• **Required action**
Once the line with "X-1288010Y-2502492D01*" is found in the entries below, repeat it and each following line exactly, up to and including the line with "X-550000Y+3318300D01*". Add no other lines.

• **Machine-readable hardware designs**
╔══

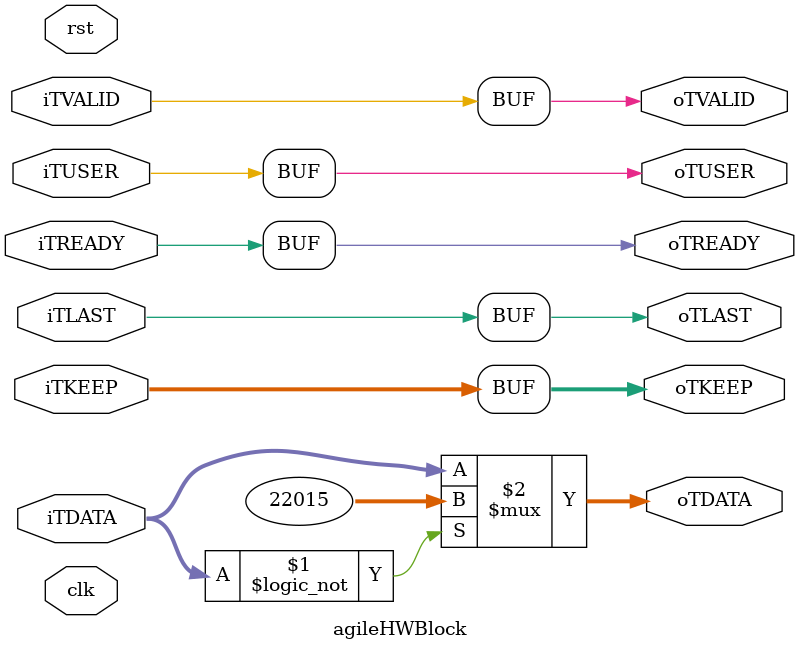
<source format=v>
`timescale 1ns / 1ps


module agileHWBlock(
    input [31:0]  iTDATA,
    input         iTUSER,
    input [3:0]   iTKEEP,
    input         iTVALID,
    input         iTLAST,
    output        oTREADY,
    output [31:0] oTDATA,
    output        oTUSER,
    output [3:0]  oTKEEP,
    output        oTVALID,
    output        oTLAST,
    input         iTREADY,
    input clk,
    input rst
    );
    
    assign oTDATA = (iTDATA == 'h00000000) ? 'h000055ff : iTDATA;
    assign oTUSER = iTUSER;
    assign oTKEEP = iTKEEP;
    assign oTVALID = iTVALID;
    assign oTLAST = iTLAST;
    assign oTREADY = iTREADY;
endmodule
</source>
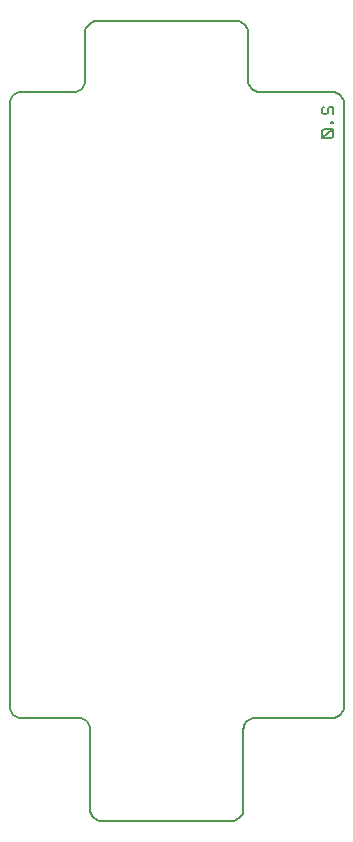
<source format=gbr>
G04 PROTEUS RS274X GERBER FILE*
%FSLAX45Y45*%
%MOMM*%
G01*
%ADD23C,0.203200*%
D23*
X+1372720Y+2593600D02*
X+1357480Y+2580900D01*
X+1357480Y+2542800D01*
X+1372720Y+2530100D01*
X+1387960Y+2530100D01*
X+1403200Y+2542800D01*
X+1403200Y+2580900D01*
X+1418440Y+2593600D01*
X+1448920Y+2593600D01*
X+1448920Y+2530100D01*
X+1433680Y+2466600D02*
X+1433680Y+2453900D01*
X+1448920Y+2453900D01*
X+1448920Y+2466600D01*
X+1433680Y+2466600D01*
X+1433680Y+2403100D02*
X+1372720Y+2403100D01*
X+1357480Y+2390400D01*
X+1357480Y+2339600D01*
X+1372720Y+2326900D01*
X+1433680Y+2326900D01*
X+1448920Y+2339600D01*
X+1448920Y+2390400D01*
X+1433680Y+2403100D01*
X+1448920Y+2403100D02*
X+1357480Y+2326900D01*
X-610000Y-3352045D02*
X-608010Y-3372492D01*
X-602285Y-3391400D01*
X-581094Y-3423139D01*
X-549356Y-3444330D01*
X-530447Y-3450055D01*
X-510000Y-3452045D01*
X-610000Y-3352045D02*
X-610000Y-2682045D01*
X-611990Y-2661598D01*
X-617715Y-2642690D01*
X-638906Y-2610951D01*
X-670644Y-2589760D01*
X-689553Y-2584035D01*
X-710000Y-2582045D01*
X-1190000Y-2582045D01*
X-1290000Y-2482045D02*
X-1288010Y-2502492D01*
X-1282285Y-2521400D01*
X-1261094Y-2553139D01*
X-1229356Y-2574330D01*
X-1210447Y-2580055D01*
X-1190000Y-2582045D01*
X-1290000Y-2482045D02*
X-1290000Y+2617964D01*
X-1288010Y+2638411D01*
X-1282285Y+2657319D01*
X-1261094Y+2689058D01*
X-1229356Y+2710249D01*
X-1210447Y+2715974D01*
X-1190000Y+2717964D01*
X-750000Y+2717964D01*
X-650000Y+2817964D02*
X-651990Y+2797517D01*
X-657715Y+2778609D01*
X-678906Y+2746870D01*
X-710644Y+2725679D01*
X-729553Y+2719954D01*
X-750000Y+2717964D01*
X-650000Y+2817964D02*
X-650000Y+3218300D01*
X-648010Y+3238747D01*
X-642285Y+3257655D01*
X-621094Y+3289394D01*
X-589356Y+3310585D01*
X-570447Y+3316310D01*
X-550000Y+3318300D01*
X+630000Y+3318300D01*
X+730000Y+3218300D02*
X+728010Y+3238747D01*
X+722285Y+3257655D01*
X+701094Y+3289394D01*
X+669356Y+3310585D01*
X+650447Y+3316310D01*
X+630000Y+3318300D01*
X+730000Y+3218300D02*
X+730000Y+2817964D01*
X+731990Y+2797517D01*
X+737715Y+2778609D01*
X+758906Y+2746870D01*
X+790644Y+2725679D01*
X+809553Y+2719954D01*
X+830000Y+2717964D01*
X+1440000Y+2717964D01*
X+1540000Y+2617964D02*
X+1538010Y+2638411D01*
X+1532285Y+2657319D01*
X+1511094Y+2689058D01*
X+1479356Y+2710249D01*
X+1460447Y+2715974D01*
X+1440000Y+2717964D01*
X+1540000Y+2617964D02*
X+1540000Y-2482045D01*
X+1538010Y-2502492D01*
X+1532285Y-2521400D01*
X+1511094Y-2553139D01*
X+1479356Y-2574330D01*
X+1460447Y-2580055D01*
X+1440000Y-2582045D01*
X+790000Y-2582045D01*
X+690000Y-2682045D02*
X+691990Y-2661598D01*
X+697715Y-2642690D01*
X+718906Y-2610951D01*
X+750644Y-2589760D01*
X+769553Y-2584035D01*
X+790000Y-2582045D01*
X+690000Y-2682045D02*
X+690000Y-3352045D01*
X+688010Y-3372492D01*
X+682285Y-3391400D01*
X+661094Y-3423139D01*
X+629356Y-3444330D01*
X+610447Y-3450055D01*
X+590000Y-3452045D01*
X+302500Y-3452045D01*
X-222500Y-3452045D02*
X-510000Y-3452045D01*
X+302500Y-3452045D02*
X-222500Y-3452045D01*
M02*

</source>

╚══

• **Exercise response**
X-1288010Y-2502492D01*
X-1282285Y-2521400D01*
X-1261094Y-2553139D01*
X-1229356Y-2574330D01*
X-1210447Y-2580055D01*
X-1190000Y-2582045D01*
X-1290000Y-2482045D02*
X-1290000Y+2617964D01*
X-1288010Y+2638411D01*
X-1282285Y+2657319D01*
X-1261094Y+2689058D01*
X-1229356Y+2710249D01*
X-1210447Y+2715974D01*
X-1190000Y+2717964D01*
X-750000Y+2717964D01*
X-650000Y+2817964D02*
X-651990Y+2797517D01*
X-657715Y+2778609D01*
X-678906Y+2746870D01*
X-710644Y+2725679D01*
X-729553Y+2719954D01*
X-750000Y+2717964D01*
X-650000Y+2817964D02*
X-650000Y+3218300D01*
X-648010Y+3238747D01*
X-642285Y+3257655D01*
X-621094Y+3289394D01*
X-589356Y+3310585D01*
X-570447Y+3316310D01*
X-550000Y+3318300D01*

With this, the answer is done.